POSC 40970: Economic Rights and the Law

This course examines the regulation of economic rights in American law, and in particular, focuses on the judicial construction of contract and property rights. Students also consider how a variety of regulatory mechanisms and public policies constrain or support economic rights in the polity. The course begins by providing students with an overview of the history of American economic regulation, and specifically, how debates in the early republic over the regulation of economic activity shaped capitalist development well into the twentieth century. Then, the course advances students' understanding of core economic rights to contract and property by stipulating the scope of legal rights governing judicially enforceable agreements and the use, possession, and ownership of resources and economic goods. Last, the course focuses on how a host of legal and judicial institutions structure the contours of economic relationships by allocating burdens, benefits, rights, and obligations across stakeholders in the relevant political societies. Students read, engage, and criticize theoretical and empirical work, and the course encourages students to engage in original research on the topics considered.

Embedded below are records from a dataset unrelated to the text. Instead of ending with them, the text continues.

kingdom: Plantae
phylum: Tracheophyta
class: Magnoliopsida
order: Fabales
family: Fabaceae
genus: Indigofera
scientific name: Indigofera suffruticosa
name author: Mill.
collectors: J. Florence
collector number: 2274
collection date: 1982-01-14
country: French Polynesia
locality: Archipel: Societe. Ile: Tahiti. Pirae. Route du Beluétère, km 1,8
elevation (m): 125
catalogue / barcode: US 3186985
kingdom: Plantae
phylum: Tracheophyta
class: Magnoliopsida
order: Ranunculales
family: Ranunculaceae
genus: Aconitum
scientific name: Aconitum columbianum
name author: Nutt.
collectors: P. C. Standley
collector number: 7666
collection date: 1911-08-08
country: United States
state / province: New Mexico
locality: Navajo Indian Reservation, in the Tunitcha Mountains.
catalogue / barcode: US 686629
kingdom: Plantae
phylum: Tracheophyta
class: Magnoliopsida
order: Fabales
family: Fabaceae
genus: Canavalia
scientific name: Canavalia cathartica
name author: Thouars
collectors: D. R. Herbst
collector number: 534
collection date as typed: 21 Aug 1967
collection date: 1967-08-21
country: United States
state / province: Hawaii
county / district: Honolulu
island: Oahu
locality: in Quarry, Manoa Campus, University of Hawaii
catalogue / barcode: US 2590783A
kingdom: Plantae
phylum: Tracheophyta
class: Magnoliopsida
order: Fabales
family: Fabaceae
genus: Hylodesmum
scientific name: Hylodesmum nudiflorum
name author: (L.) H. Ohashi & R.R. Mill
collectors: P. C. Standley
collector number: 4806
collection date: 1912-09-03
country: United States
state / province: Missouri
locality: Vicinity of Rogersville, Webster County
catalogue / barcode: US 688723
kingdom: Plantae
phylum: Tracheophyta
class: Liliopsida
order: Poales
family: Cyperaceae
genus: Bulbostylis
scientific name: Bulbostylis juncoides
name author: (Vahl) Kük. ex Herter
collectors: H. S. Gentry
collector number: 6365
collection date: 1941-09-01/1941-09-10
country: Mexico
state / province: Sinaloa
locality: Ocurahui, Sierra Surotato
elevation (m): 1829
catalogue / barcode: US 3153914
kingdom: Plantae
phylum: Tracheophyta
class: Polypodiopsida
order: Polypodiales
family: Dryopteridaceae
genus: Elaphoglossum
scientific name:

California State University, Long Beach

POSC 414: Jurisprudence

This upper-division course introduces students to the major philosophical approaches to the law, including analytic and normative jurisprudence. After reading major texts related to the nature of law outlining legal positivism, naturalism, and interpretivism, students then consider a number of competing theories that evaluate the moral content of law and public policy. These lessons lead students to consider questions including but not limited to: What is law, and what are laws?; what is the rule of law, and why is it important?; under what conditions should laws be obeyed?; and what is the nature of the moral relationship between lawmakers, public policy, and democratic politics?